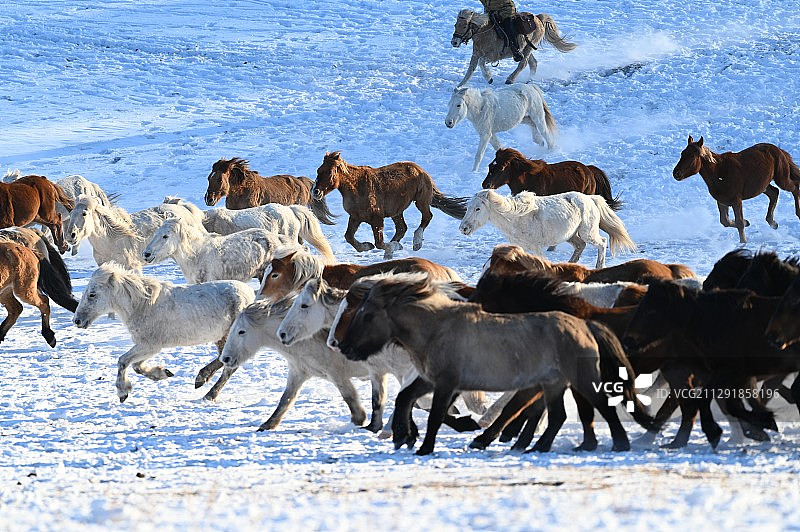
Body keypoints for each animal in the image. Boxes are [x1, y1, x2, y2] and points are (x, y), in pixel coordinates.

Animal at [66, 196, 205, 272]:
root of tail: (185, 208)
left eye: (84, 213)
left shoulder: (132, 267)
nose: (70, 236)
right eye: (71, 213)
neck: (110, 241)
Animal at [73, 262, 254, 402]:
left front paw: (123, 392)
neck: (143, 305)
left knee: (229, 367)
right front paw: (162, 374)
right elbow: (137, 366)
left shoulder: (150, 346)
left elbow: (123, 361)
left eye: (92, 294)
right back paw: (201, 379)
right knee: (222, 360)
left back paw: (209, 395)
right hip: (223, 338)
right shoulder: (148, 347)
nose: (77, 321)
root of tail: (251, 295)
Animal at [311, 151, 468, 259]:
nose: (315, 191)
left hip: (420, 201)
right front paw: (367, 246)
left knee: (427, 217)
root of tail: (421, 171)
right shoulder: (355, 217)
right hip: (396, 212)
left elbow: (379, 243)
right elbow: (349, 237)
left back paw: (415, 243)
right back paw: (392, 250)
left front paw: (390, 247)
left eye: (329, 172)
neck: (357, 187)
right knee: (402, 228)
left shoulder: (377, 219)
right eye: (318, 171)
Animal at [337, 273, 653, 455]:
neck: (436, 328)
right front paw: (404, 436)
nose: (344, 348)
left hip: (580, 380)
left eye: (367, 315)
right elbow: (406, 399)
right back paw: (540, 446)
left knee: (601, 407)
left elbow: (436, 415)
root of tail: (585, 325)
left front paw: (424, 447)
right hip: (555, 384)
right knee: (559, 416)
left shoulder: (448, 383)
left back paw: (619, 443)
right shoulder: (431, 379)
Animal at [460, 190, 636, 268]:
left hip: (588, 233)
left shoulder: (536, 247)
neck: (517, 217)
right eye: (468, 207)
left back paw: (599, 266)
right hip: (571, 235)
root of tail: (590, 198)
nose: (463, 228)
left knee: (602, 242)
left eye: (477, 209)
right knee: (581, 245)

==

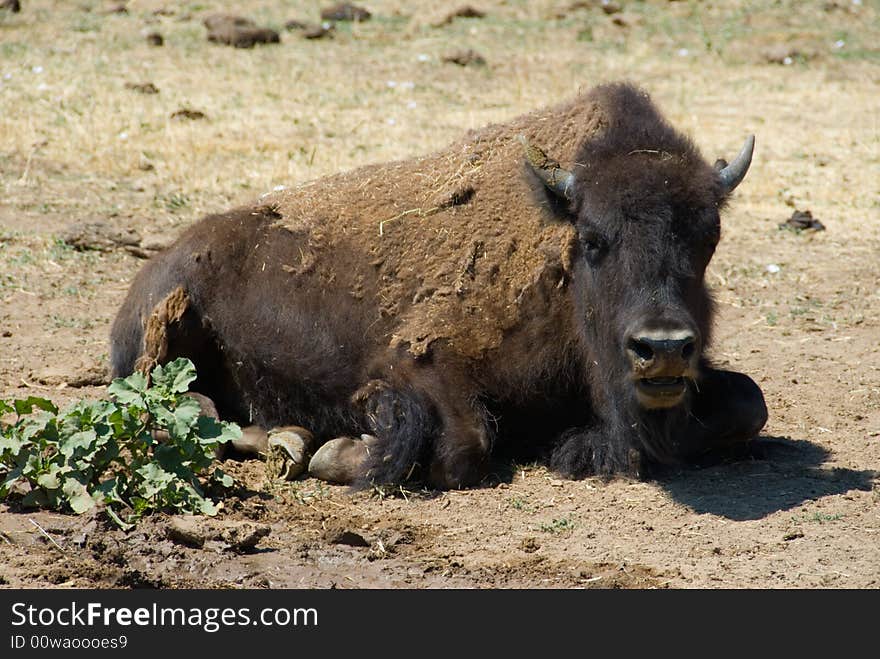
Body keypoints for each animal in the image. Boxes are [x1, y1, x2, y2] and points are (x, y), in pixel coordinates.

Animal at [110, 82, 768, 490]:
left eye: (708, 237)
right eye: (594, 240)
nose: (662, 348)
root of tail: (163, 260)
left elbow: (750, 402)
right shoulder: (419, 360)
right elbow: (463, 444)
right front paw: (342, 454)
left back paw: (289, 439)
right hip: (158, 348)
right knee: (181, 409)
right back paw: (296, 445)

...

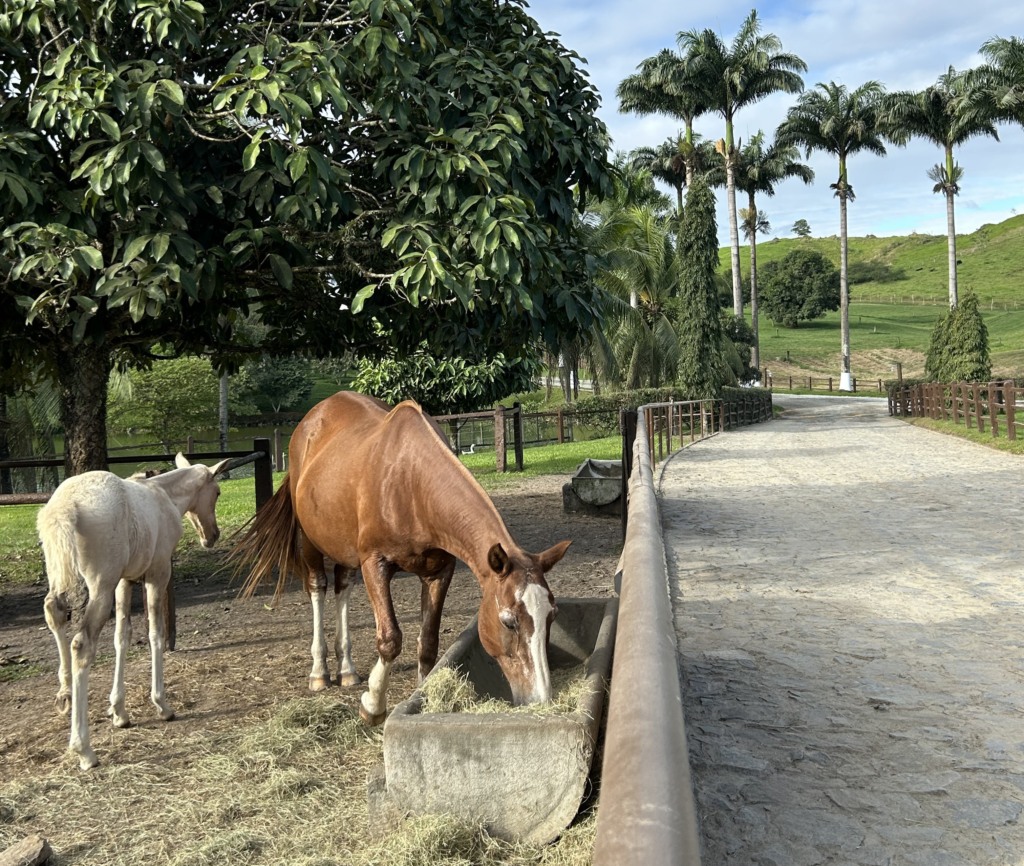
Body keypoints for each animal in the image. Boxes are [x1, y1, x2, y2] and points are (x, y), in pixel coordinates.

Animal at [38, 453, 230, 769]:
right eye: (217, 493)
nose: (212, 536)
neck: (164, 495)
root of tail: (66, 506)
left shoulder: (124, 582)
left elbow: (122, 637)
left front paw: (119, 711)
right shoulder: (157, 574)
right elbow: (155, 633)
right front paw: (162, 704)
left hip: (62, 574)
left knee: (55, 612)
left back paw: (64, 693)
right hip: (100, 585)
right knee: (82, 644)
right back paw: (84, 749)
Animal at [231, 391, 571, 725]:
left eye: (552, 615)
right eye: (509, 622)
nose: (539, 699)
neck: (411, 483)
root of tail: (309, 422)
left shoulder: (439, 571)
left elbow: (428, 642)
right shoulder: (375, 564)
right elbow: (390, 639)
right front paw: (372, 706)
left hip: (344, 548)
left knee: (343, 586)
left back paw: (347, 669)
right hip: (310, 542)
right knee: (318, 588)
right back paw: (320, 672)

→ TASK PROMPT:
When you have gone through the records above, say how many lines include the word "tail", and write nothing besides that number.

→ EXERCISE SOLUTION:
8